> For clean Markdown of any page, append .md to the page URL.
> For a complete documentation index, see https://docs.nvidia.com/nemo/guardrails/llms.txt.
> For full documentation content, see https://docs.nvidia.com/nemo/guardrails/llms-full.txt.
> For AI client integration (Claude Code, Cursor, etc.), connect to the MCP server at https://docs.nvidia.com/nemo/guardrails/_mcp/server.

# Overview of the NeMo Guardrails Python APIs

> RailsConfig and LLMRails core classes for generating guarded responses.

The NeMo Guardrails library Python API provides two core classes for running guardrails:

* **`RailsConfig`**: Loads and manages guardrails configuration from files or content.
* **`LLMRails`**: The main interface for generating responses with guardrails applied.

Upon initializing the core classes (`RailsConfig` and `LLMRails`), the library loads the configuration files you created in the previous chapter [About Configuring Guardrails](/configure-guardrails/configure-rails).

## Quick Start

The following steps show how to run a sample guardrailed chat request using the NeMo Guardrails library Python API.

### Prerequisites

Meet the following prerequisites to use the NeMo Guardrails library Python API.

1. If you haven't already, install the NeMo Guardrails library with the `nvidia` extra, following the instructions in [Installation](/get-started/installation-guide).

2. Set up an environment variable for your NVIDIA API key.

   ```console
   export NVIDIA_API_KEY="your-nvidia-api-key"
   ```

   This is required to access NVIDIA-hosted models on [build.nvidia.com](https://build.nvidia.com). The provided example configurations ([examples/configs](https://github.com/NVIDIA-NeMo/Guardrails/tree/develop/examples/configs)) and code examples throughout the documentation use NVIDIA-hosted models.

### Run a Sample Guardrailed Chat Request

The following example shows the minimal code to load the prepared configuration files in the `config` directory and generate a response using the `LLMRails` class.

```python
from nemoguardrails import LLMRails, RailsConfig

# Load configuration from the config directory
config = RailsConfig.from_path("examples/configs")

# Create the LLMRails instance
rails = LLMRails(config)

# Generate a response
response = rails.generate(messages=[
    {
        "role": "user",
        "content": "What is the capital of France?",
        "config_id": "content_safety"
    }
])
print(response["content"])
```

## Lifetime and Performance

Construct `LLMRails` once per process and reuse it across requests. Initialization validates configuration, compiles prompt templates, and loads the embedding model (FastEmbed). On a typical developer machine, this work takes on the order of several hundred milliseconds.

After construction, individual `generate()` / `generate_async()` calls do not repeat that startup work, so reusing a single `LLMRails` instance is significantly faster than building a new one per request.

For serverless or FaaS handlers, this initialization cost is paid once per cold start, not per request.

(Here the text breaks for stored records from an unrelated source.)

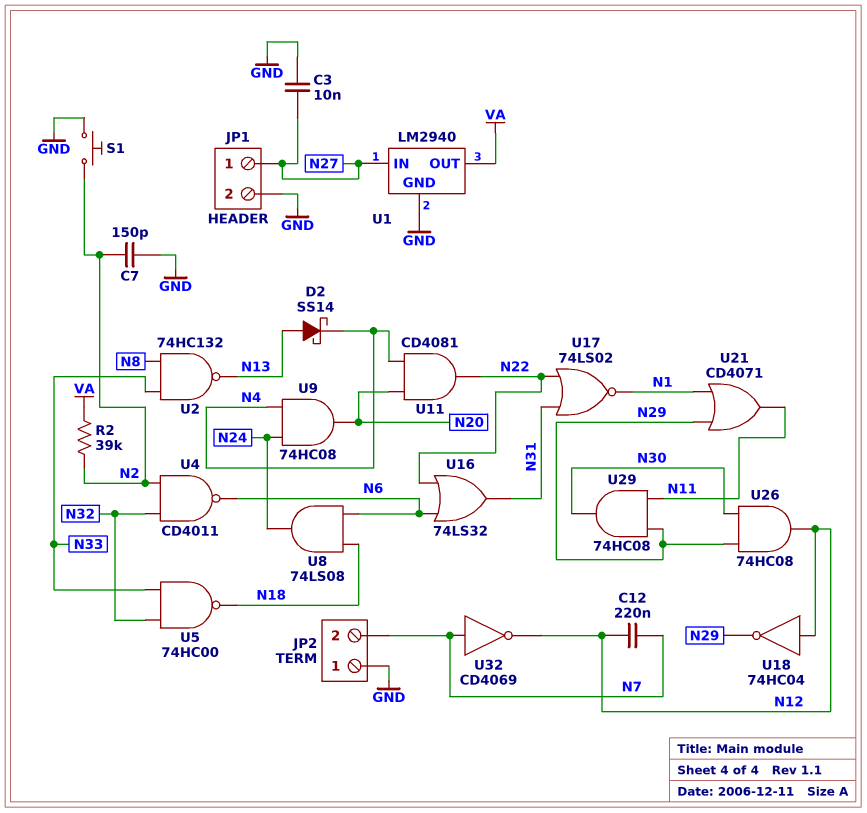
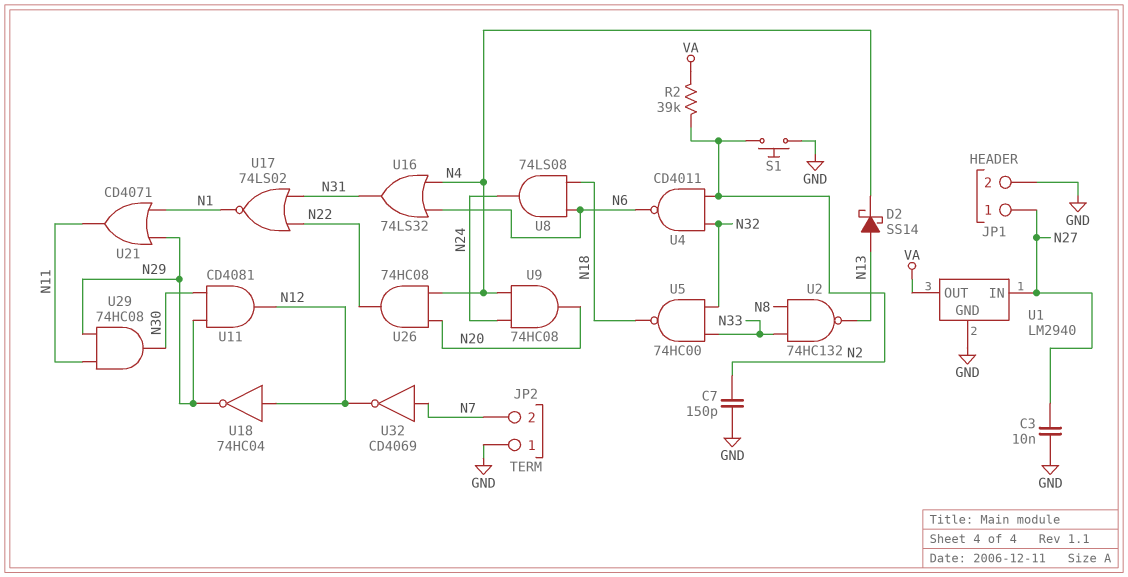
C12: 220nF (N7, N12) -> none
U11: AND CD4081 (in N4, in N20, out N22) -> AND CD4081 (in N29, in N30, out N12)
U16: OR 74LS32 (in N6, in N22, out N31) -> OR 74LS32 (in N4, in N6, out N31)
U26: AND 74HC08 (in N29, in N30, out N12) -> AND 74HC08 (in N4, in N20, out N22)

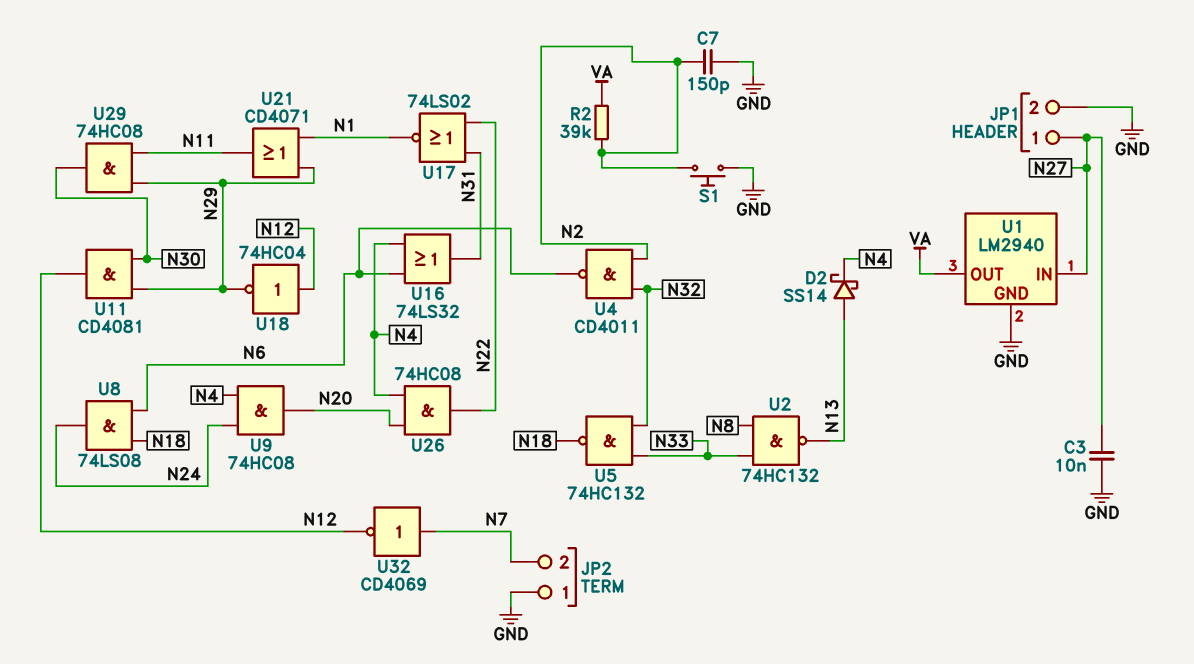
U5: NAND 74HC00 (in N32, in N33, out N18) -> NAND 74HC132 (in N32, in N33, out N18)

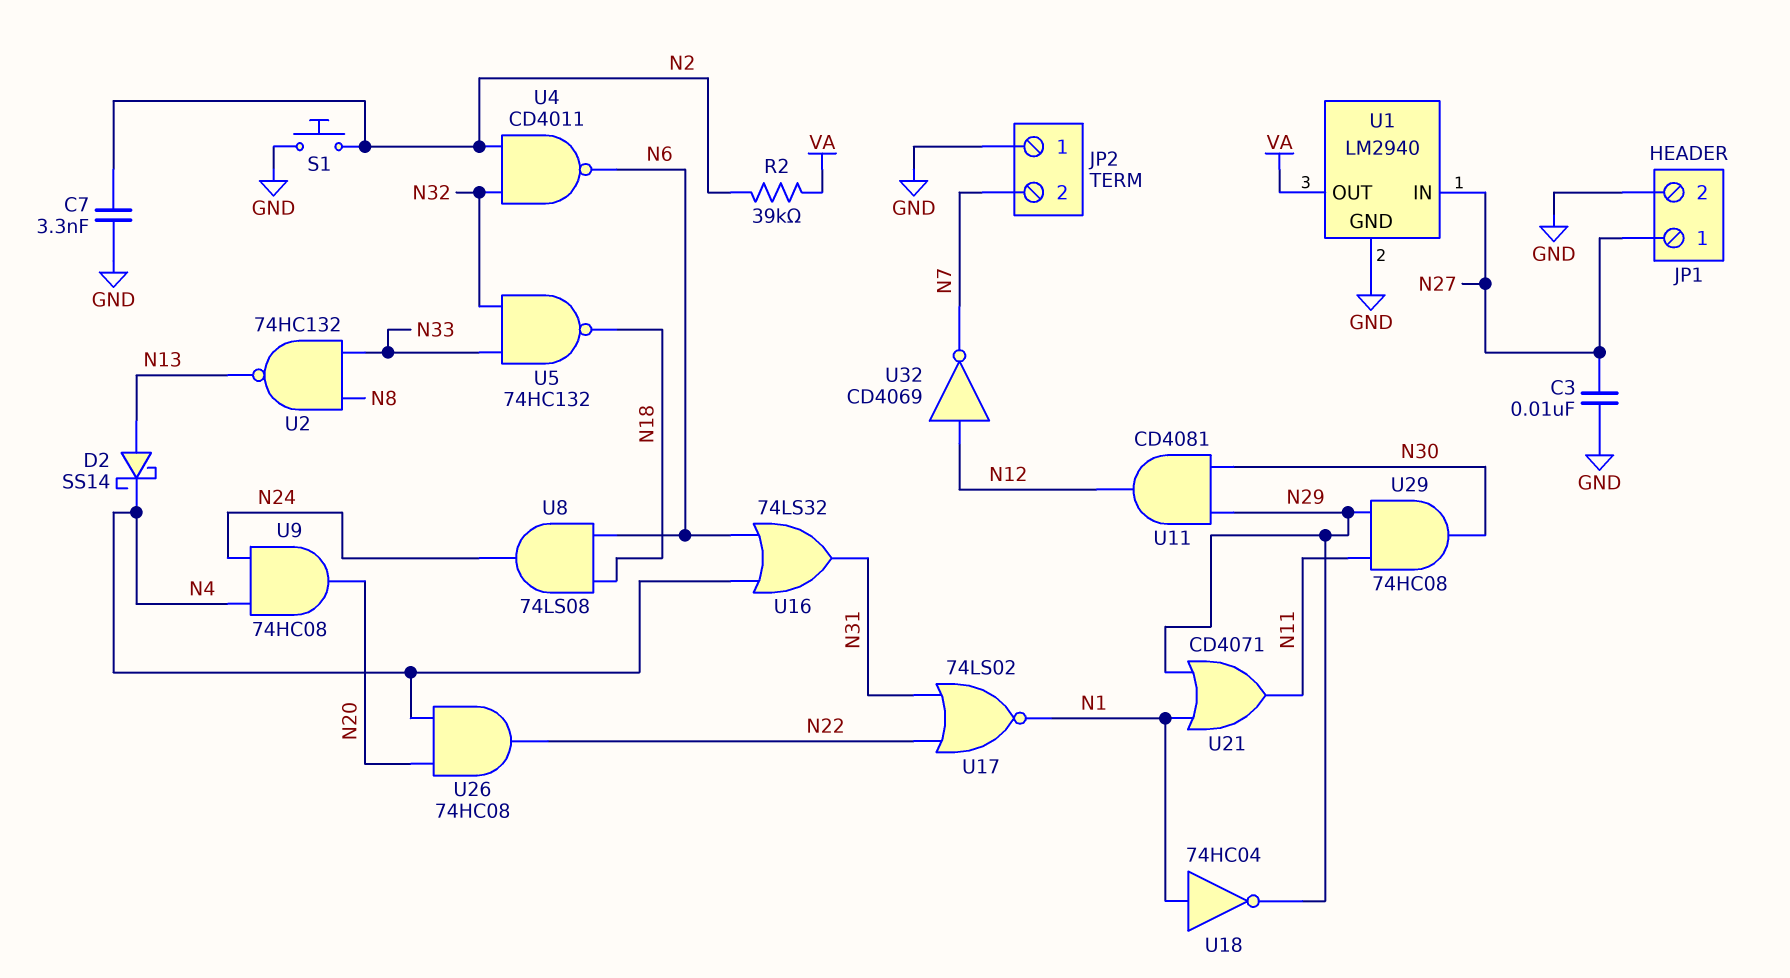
C7: 150pF (GND, N2) -> 3.3nF (GND, N2)
U18: NOT 74HC04 (in N12, out N29) -> NOT 74HC04 (in N1, out N29)
U32: NOT CD4069 (in N7, out N12) -> NOT CD4069 (in N12, out N7)

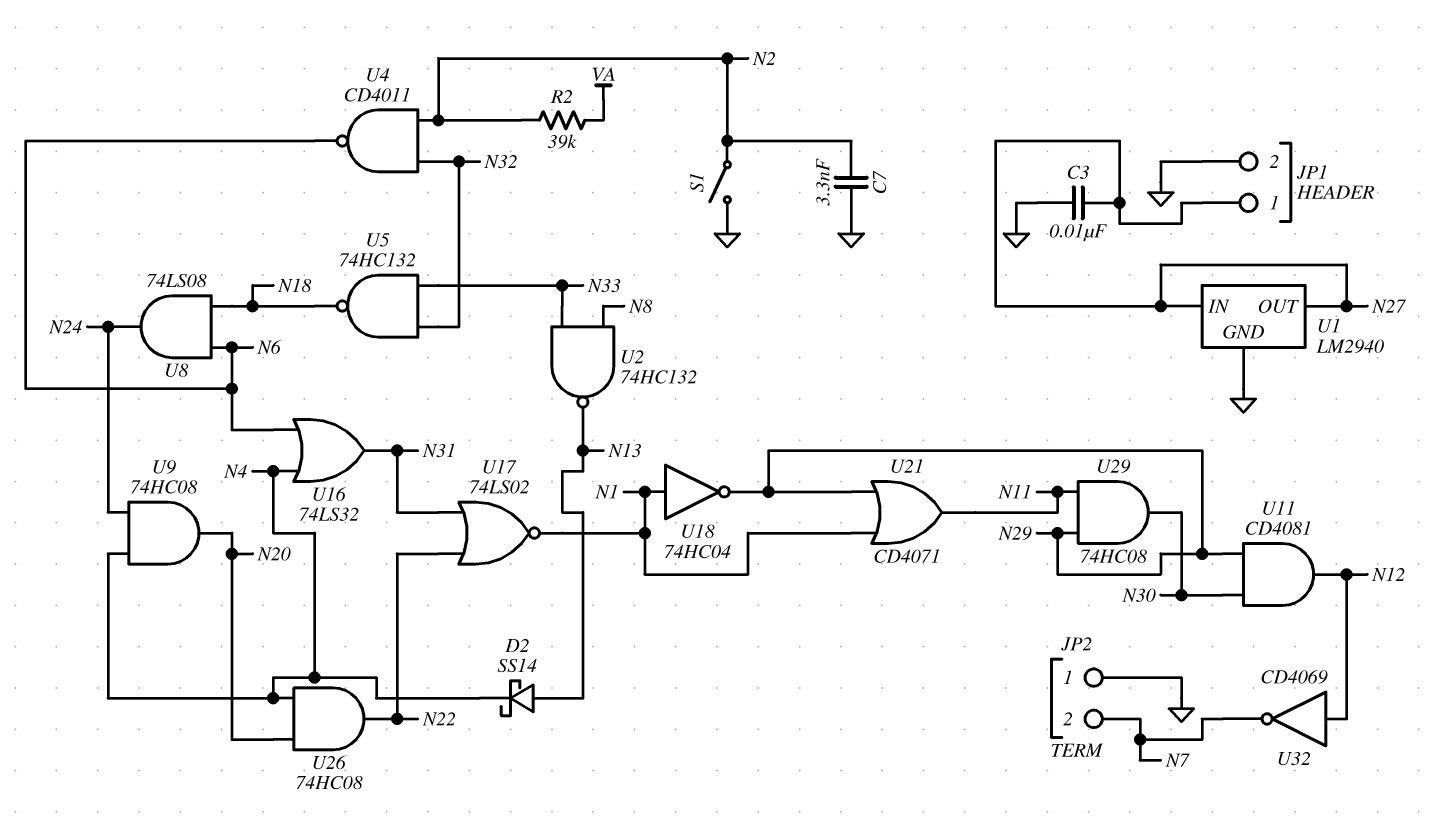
S1: button (GND, N2) -> switch (GND, N2)
U1 pin OUT: VA -> N27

Cache the `LLMRails` instance in module scope (or a singleton) so warm invocations skip the setup:

```python
from nemoguardrails import LLMRails, RailsConfig

_rails = LLMRails(RailsConfig.from_path("./config"))

def handler(event, context):
    return _rails.generate(messages=event["messages"])
```

## When to Use Each API

| API                                             | Use Case                                        |
| ----------------------------------------------- | ----------------------------------------------- |
| `generate()` / `generate_async()`               | Standard chat interactions with messages        |
| `stream_async()`                                | Real-time token streaming                       |
| `generate_events()` / `generate_events_async()` | Low-level event control for custom integrations |

## Synchronous vs Asynchronous

The NeMo Guardrails library provides both synchronous and asynchronous methods:

| Synchronous         | Asynchronous              | Description                        |
| ------------------- | ------------------------- | ---------------------------------- |
| `generate()`        | `generate_async()`        | Generate responses from messages   |
| `generate_events()` | `generate_events_async()` | Generate events from event history |
| -                   | `stream_async()`          | Stream tokens asynchronously       |

Use asynchronous methods (`generate_async`, `stream_async`) in async contexts for better performance. The synchronous `generate()` method cannot be called from within an async context.